Diesel prices are Thursday expected to fall by close to Sh20 a litre - the largest margin in 13 years - while motorists are expected to enjoy cheaper super petrol, whose pump price is set to fall by Sh10.59 a litre on lower global crude prices.
A brief sent to the Petroleum Ministry by the energy regulator and seen by the Business Daily indicates that the pump price of diesel will fall to Sh78.07 per litre in Nairobi from the current Sh97.56, representing a drop of 19.9 percent.

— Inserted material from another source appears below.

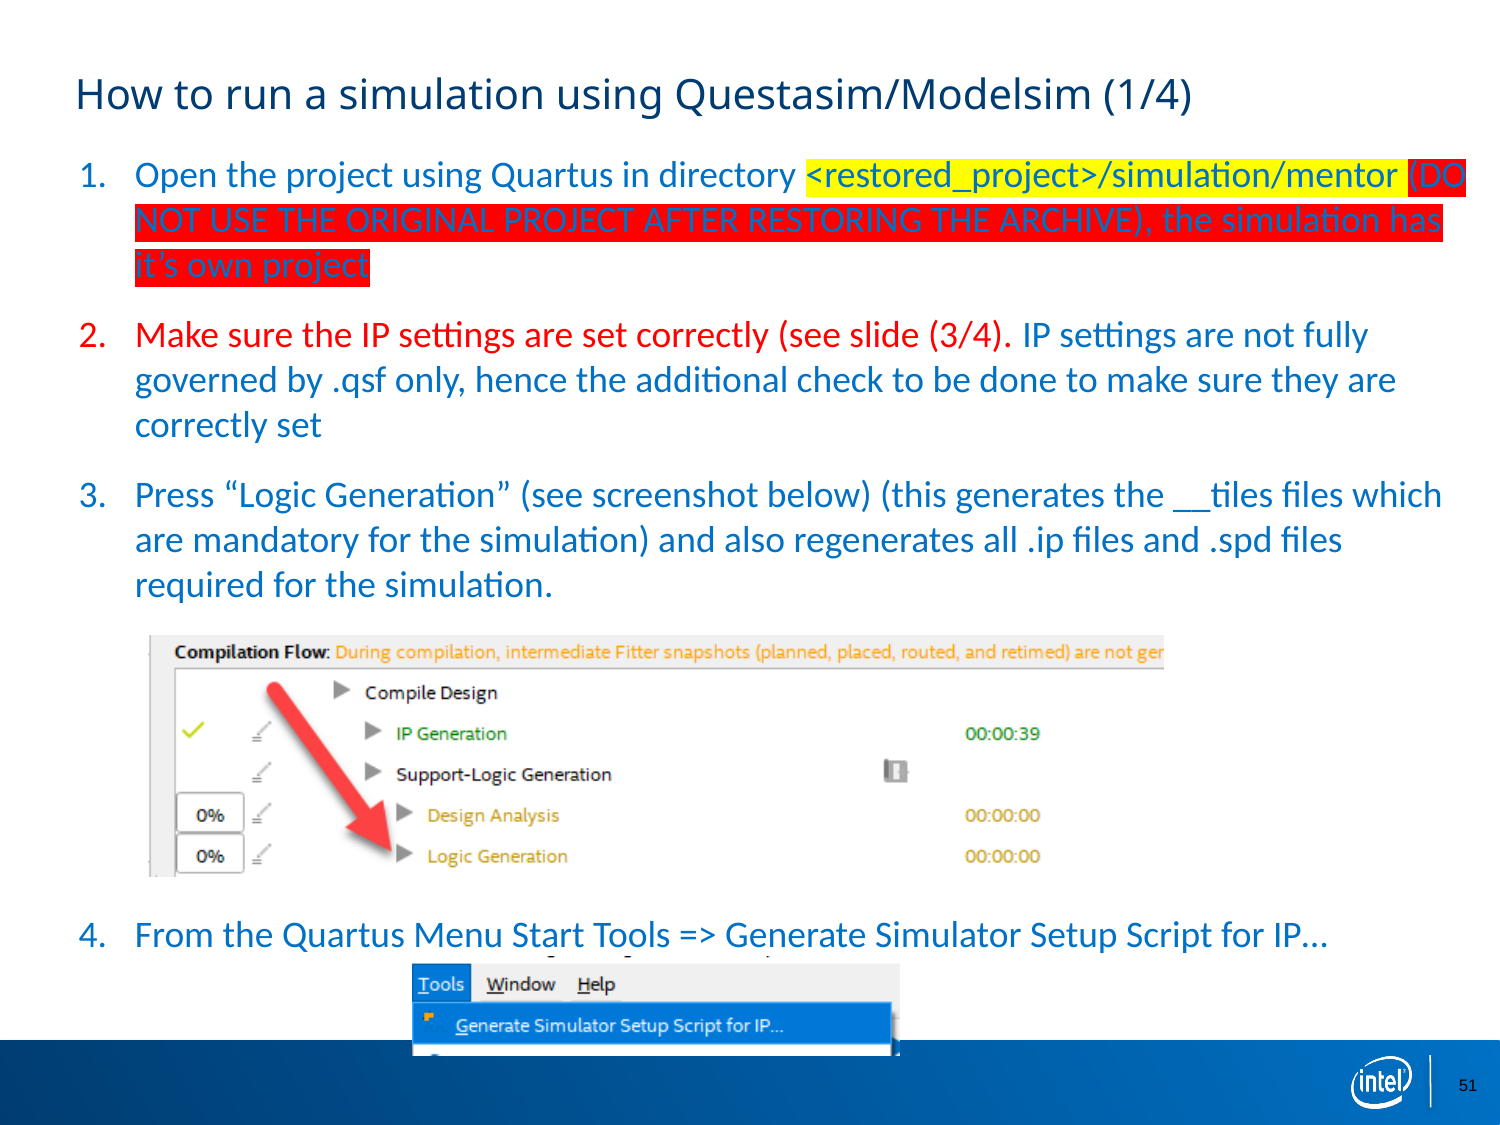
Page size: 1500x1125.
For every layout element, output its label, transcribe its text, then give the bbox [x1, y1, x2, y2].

Motorists in Nairobi will pay Sh82.28 for a litre of super petrol from Sh92.87, representing a Sh10.59 drop while kerosene costs will increase by 3.19 percent to Sh79.79.

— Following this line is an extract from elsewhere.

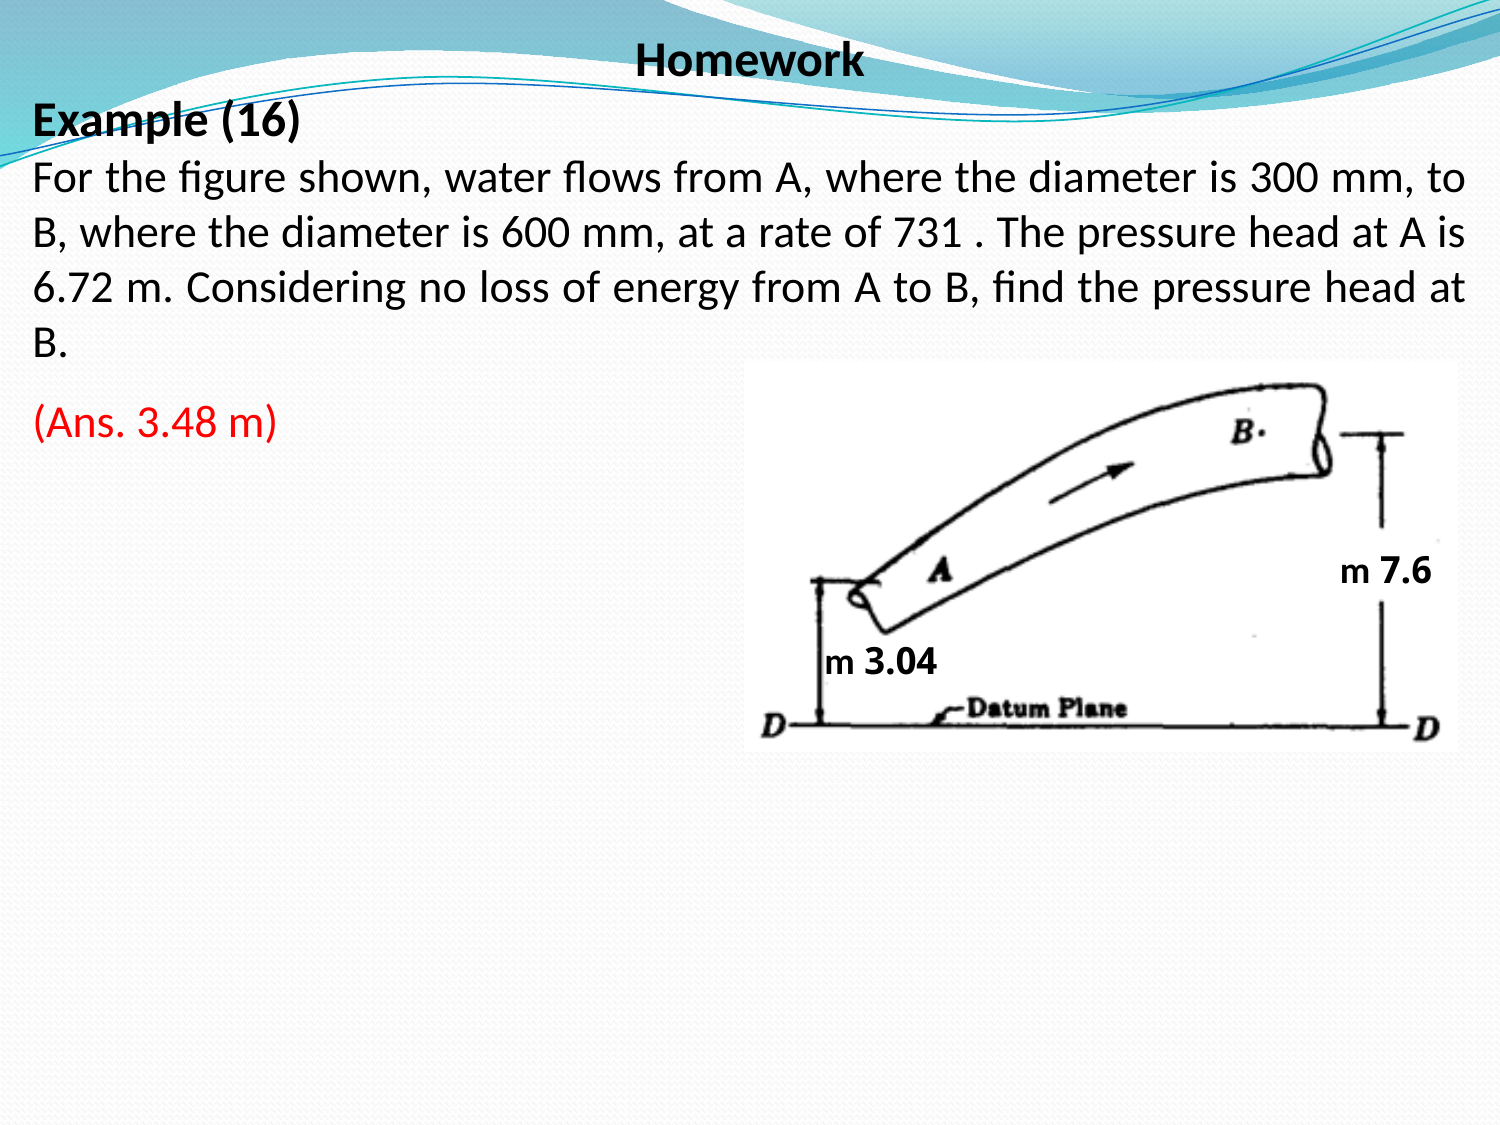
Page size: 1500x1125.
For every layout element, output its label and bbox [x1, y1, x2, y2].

The prices would have fallen deeper were it not for the new levies imposed on fuel last month following changes to the laws that also introduced tax reliefs to protect the economy against the global coronavirus pandemic.
The new law provides for other fuel levies, including road maintenance, railway development and regulatory fees to be included in the calculation of value-added tax (VAT), in what will add billions of shillings to State coffers.
Previously, the duties and levies amounting to Sh41.19 per litre of fuel did not attract the eight percent VAT. The changes will add up to Sh3.30 a litre on the costing of fuel from tomorrow.
“These are the changes to the fuel prices that Kenyans should expect to pay from Thursday midnight. There was no import for kerosene and new VAT rules have been applied in the review,” said a top official at the ministry who requested not to quoted discussing the regulator’s actions.
The Energy and Petroleum Regulatory Authority (EPRA) sets maximum retail prices for petrol, diesel and kerosene on the 15th of every month in controls imposed in late 2010 following a surge in retail fuel prices.
The cheaper fuel is linked to the plunge in crude oil prices after a fallout between Saudi Arabia and Russia to cut production in the wake of the global Covid-19 pandemic, which has also cut demand for energy on reduced economic activities.
Petrol prices dropped by Sh18 last month and the costs that will apply after today’s review will be the lowest in 49 months.
The costs of energy and transport have a significant weighting in the basket of goods and services that is used to measure inflation in the country.
Producers of services such as electricity and manufactured goods are also expected to factor in the lower cost of petroleum, unleashing a lower pricing pressure across the economy with ramifications on the cost of living measure.
In Kenya, for instance, the majority of the population relies on kerosene and gas for lighting and cooking, making crude price a key determinant of the rate of inflation.
The economy also uses diesel for transportation, power generation and running of agricultural machinery such as tractors with a direct impact on the cost of agricultural produce.
Inflation rose from 5.51 percent in March from 5.62 percent in January, largely driven by increased food prices.
Crude prices in the global market averaged $26.63 a barrel compared to $35.58 a barrel that EPRA used to review the April retail prices and $56.10 for March.
The Petroleum ministry on Tuesday rejected a petition from oil marketers for exclusion of cheaper fuel in the review of monthly fuel for May in a push aimed at denying motorists the benefits of low crude prices.
Marketers were pushing for the energy regulator to base its review of retail fuel prices starting May 15 mainly on the March crude cost of $35.58 a barrel, saying they were unable to sell 40 percent of the expensive fuel due to Covid-19 restrictions.
Fuel prices would have been little changed had the State yielded to the marketers’ pressure to include 40 percent of expensive unsold fuel meant for consumption in the month to May 14 in the monthly review and exclusion of cheaper shipments, the regulator warned.
The government imposed a daily dusk-to-dawn curfew and barred movement into and out of Kenya’s five counties most affected by the virus, including Nairobi and Mombasa.
The marketers said the restrictions have sapped demand for diesel and petrol.
Fuel dealers were pushing for the retail prices cuts to be delayed to enable them exhaust the fuel they bought in March, arguing that they face losses amounting to billions of shillings if prices are reduced on Thursday.